:: Testo di lettura
Da Malala e da Greta Thunberg fino all’intelligenza artificiale: la sfida è la condizione permanente dell’essere umano
Di Dario Francolino
C’è un momento preciso in cui l’essere umano si rivela per quello che è davvero. Non è quando vince. È quando decide di non mollare, nonostante tutto: la stanchezza, la paura, il buonsenso. La sfida non è un episodio della vita. È la sua ossatura. Toglietela, e resterà soltanto routine.
Il 9 ottobre 2012, su uno scuolabus nella valle dello Swat, in Pakistan, un uomo salì e chiese: “Chi è Malala?” Poi sparò. Lei aveva quindici anni. Aveva osato sostenere il diritto delle bambine all’istruzione in un territorio controllato dai talebani. Il proiettile la colpì alla testa. Sopravvisse.
Due anni dopo era la persona più giovane a ricevere il Premio Nobel per la pace.
Ma il Nobel non è la storia. La storia è quello che successe dopo il proiettile: la decisione, lucida e silenziosa, di continuare a parlare. Come un albero che cresce piegato dal vento e poi raddrizza il tronco quando il vento si ferma, Malala trasformò la violenza subita nell’argomento più potente della sua vita. La sfida più grande non fu sopravvivere; fu non lasciare che sopravvivere diventasse il suo unico traguardo.

Nell’agosto 2018 una ragazzina svedese di quindici anni con sindrome di Asperger si sedette da sola davanti al Parlamento di Stoccolma con un cartello scritto a mano: “Skolstrejk för klimatet”, “Sciopero scolastico per il clima”. Non aveva un partito. Non aveva denaro. Non aveva una strategia di comunicazione. Aveva solo una convinzione, talmente radicata da sembrare ingenua.
Tredici mesi dopo Greta Thunberg stava parlando all’Assemblea Generale delle Nazioni Unite davanti ai leader del mondo con una frase rimasta nella storia: “How dare you.” Come osate. Non era retorica. Era la sfida più diretta che un essere umano avesse rivolto al potere organizzato in anni recenti. Senza esercito, né denaro né una struttura organizzata, disponeva però dell’idea e della determinazione di non fare finta di non aver capito.
Già, perché alcune sfide non si vincono con i numeri, ma con la coerenza.

Nel novembre 2022 OpenAI lanciò ChatGPT, che in soli cinque giorni raggiunse un milione di utenti, qualcosa che a Facebook era costato dieci mesi, a Netflix tre anni.
::::
:: Dati grezzi
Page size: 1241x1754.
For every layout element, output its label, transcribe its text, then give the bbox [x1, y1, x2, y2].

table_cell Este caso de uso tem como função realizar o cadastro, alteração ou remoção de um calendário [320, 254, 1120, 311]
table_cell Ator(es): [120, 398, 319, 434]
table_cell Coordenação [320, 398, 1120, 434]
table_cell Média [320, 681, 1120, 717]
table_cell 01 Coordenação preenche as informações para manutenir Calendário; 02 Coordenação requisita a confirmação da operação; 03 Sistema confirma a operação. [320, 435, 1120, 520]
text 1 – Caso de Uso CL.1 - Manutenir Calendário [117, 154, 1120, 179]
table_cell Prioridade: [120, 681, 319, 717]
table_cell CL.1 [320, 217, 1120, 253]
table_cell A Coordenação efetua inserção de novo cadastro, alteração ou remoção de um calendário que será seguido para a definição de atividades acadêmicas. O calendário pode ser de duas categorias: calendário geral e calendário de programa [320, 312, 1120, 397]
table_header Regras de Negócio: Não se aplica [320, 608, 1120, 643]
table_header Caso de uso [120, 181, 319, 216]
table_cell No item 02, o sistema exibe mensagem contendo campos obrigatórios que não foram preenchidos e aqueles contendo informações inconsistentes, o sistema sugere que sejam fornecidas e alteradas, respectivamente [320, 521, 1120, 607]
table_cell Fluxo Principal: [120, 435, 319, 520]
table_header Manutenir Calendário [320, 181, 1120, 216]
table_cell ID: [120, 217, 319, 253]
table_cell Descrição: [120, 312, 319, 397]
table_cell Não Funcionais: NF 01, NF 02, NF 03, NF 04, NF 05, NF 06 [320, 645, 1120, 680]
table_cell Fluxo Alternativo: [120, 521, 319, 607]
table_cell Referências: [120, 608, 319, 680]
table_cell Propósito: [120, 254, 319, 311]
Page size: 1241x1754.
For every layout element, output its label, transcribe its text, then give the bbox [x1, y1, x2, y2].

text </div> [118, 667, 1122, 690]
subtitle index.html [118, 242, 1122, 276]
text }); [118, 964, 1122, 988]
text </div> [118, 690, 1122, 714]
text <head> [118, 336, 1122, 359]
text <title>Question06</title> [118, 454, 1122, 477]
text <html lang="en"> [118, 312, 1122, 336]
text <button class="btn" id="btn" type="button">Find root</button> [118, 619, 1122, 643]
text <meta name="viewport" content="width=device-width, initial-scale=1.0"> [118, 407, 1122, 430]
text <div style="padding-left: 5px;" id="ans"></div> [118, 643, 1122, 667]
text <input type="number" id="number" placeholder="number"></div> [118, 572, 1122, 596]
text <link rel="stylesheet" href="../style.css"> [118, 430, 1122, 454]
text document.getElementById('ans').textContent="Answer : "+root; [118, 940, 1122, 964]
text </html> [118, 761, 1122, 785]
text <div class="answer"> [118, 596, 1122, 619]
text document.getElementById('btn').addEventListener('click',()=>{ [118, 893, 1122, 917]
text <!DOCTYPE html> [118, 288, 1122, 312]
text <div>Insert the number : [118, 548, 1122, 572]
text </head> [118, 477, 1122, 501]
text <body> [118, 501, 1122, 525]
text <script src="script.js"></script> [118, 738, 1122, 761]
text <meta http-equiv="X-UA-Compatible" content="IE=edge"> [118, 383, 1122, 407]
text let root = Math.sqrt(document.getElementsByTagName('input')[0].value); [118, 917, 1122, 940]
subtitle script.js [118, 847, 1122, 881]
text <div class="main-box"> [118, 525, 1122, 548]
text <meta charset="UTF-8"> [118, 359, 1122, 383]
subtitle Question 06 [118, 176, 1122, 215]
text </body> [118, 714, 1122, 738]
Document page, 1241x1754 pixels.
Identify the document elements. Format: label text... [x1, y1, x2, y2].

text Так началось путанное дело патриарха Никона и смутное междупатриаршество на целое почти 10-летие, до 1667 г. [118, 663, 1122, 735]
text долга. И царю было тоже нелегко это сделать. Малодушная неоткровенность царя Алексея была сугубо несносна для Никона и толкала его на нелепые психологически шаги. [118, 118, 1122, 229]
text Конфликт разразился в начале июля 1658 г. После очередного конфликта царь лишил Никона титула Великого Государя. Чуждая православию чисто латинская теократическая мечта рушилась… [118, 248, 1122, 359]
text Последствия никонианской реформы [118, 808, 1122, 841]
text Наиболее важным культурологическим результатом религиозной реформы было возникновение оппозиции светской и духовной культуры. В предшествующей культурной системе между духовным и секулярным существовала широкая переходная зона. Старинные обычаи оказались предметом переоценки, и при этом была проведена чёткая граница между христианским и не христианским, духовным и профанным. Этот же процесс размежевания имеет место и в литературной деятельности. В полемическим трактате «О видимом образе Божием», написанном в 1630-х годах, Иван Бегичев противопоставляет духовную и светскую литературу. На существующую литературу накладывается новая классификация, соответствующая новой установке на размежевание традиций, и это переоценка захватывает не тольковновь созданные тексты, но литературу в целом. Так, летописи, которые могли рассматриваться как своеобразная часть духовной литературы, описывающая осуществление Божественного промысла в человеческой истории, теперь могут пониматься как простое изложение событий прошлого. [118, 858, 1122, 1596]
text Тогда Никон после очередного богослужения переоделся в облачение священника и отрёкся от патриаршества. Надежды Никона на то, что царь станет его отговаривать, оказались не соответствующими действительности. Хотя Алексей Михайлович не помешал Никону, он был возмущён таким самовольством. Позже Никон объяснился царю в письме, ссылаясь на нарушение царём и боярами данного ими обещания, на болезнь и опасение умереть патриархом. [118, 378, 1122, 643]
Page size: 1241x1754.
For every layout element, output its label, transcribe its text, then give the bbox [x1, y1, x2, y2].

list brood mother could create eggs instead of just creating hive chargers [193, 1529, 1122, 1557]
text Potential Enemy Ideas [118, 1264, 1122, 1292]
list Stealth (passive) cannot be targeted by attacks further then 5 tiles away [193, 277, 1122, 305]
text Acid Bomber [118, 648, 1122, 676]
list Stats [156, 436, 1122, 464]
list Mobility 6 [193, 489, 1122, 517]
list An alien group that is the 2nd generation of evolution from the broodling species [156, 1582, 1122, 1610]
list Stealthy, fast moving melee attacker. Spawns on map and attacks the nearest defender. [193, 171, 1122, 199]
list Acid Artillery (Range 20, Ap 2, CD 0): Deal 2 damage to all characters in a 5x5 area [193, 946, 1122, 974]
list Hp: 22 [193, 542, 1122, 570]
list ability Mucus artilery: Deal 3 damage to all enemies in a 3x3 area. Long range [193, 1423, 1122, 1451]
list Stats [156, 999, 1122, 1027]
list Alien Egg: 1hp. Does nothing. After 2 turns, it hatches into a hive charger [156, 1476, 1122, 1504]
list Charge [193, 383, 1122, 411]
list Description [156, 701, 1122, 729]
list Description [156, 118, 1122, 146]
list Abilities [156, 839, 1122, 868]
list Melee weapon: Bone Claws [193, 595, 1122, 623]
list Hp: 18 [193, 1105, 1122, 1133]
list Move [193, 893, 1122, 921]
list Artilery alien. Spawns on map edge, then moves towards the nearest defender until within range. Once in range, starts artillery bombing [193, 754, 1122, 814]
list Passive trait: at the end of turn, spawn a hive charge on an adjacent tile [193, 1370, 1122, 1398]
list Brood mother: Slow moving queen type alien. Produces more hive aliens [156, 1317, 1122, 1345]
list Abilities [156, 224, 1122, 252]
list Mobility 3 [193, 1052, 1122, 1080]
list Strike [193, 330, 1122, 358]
::::
### Attività
1. Rispondi alle seguenti domande sul testo sulla sfida e contrassegna le risposte con le stesse lettere.
(a) Quanti anni aveva Malala quando le spararono sullo scuolabus?
(b) Davanti a quale edificio si sedette Greta Thunberg nell'agosto 2018?
(c) In quanti giorni ChatGPT raggiunse un milione di utenti?
2. Riprendi il testo sulla sfida proseguendo dopo la sua ultima frase.

### Le tue risposte
1.
(a) Quindici anni.
(b) Davanti al Parlamento di Stoccolma.
(c) In cinque giorni.

2.
Il mondo si fermò un istante, come chi vede qualcosa che non si aspettava e non sa ancora se temere o fare proprio.
Ma la sfida vera dell’intelligenza artificiale non è tecnologica. È antropologica. Per la prima volta nella storia una macchina sembra pensare. E l’umanità si trova davanti alla domanda più antica di tutte: ridefinire che cosa significa essere- e restare- umani, quando qualcosa di non umano inizia a somigliarci. Non è una sfida che si vince con un brevetto o un algoritmo. Richiede saggezza, tempo, più il coraggio di guardare in faccia qualcosa di scomodo senza voltarsi dall’altra parte.
Ma che hanno in comune Malala sul letto di ospedale nel 2012, Greta davanti al Parlamento svedese nel 2018, e i ricercatori che oggi tentano di capire dove finisce la macchina e dove inizia il pensiero? Il momento in cui avrebbero potuto fermarsi, e non si sono fermati. Non per eroismo. Per qualcosa di più semplice e più profondo: perché smettere avrebbe significato tradire la parte più autentica di sé.
Viviamo in un’epoca che celebra la sfida come spettacolo – i talent show, le maratone urbane, i reality che trasformano la resistenza in intrattenimento -, tuttavia la sfida vera raramente ha pubblico. Accade in privato, nel momento in cui si decide se alzarsi o restare a terra. Accade quando si ricomincia dopo un fallimento. Quando si sceglie di essere fedeli a se stessi in un mondo che chiede continuamente di compiacere, ammorbidire, adattarsi.